**THE RECORDS**:
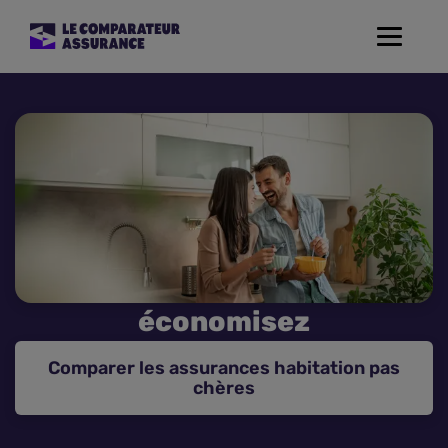
Toggle
navigat
Assurance Auto
Mutuelle Santé
Assurance Moto
Assurance Habitation
économisez
Assurance de prêt
Comparer les assurances habitation pas
Prévoyance
chères
Assurance Animaux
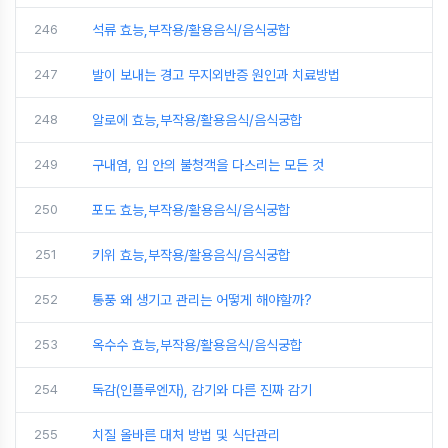
246
석류 효능,부작용/활용음식/음식궁합
247
발이 보내는 경고 무지외반증 원인과 치료방법
248
알로에 효능,부작용/활용음식/음식궁합
249
구내염, 입 안의 불청객을 다스리는 모든 것
250
포도 효능,부작용/활용음식/음식궁합
251
키위 효능,부작용/활용음식/음식궁합
252
통풍 왜 생기고 관리는 어떻게 해야할까?
253
옥수수 효능,부작용/활용음식/음식궁합
254
독감(인플루엔자), 감기와 다른 진짜 감기
255
치질 올바른 대처 방법 및 식단관리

**TRY IT**: For every line of the records that has the word "활용음식" in it, make a copy.

**WORKED SOLUTION**:
석류 효능,부작용/활용음식/음식궁합
알로에 효능,부작용/활용음식/음식궁합
포도 효능,부작용/활용음식/음식궁합
키위 효능,부작용/활용음식/음식궁합
옥수수 효능,부작용/활용음식/음식궁합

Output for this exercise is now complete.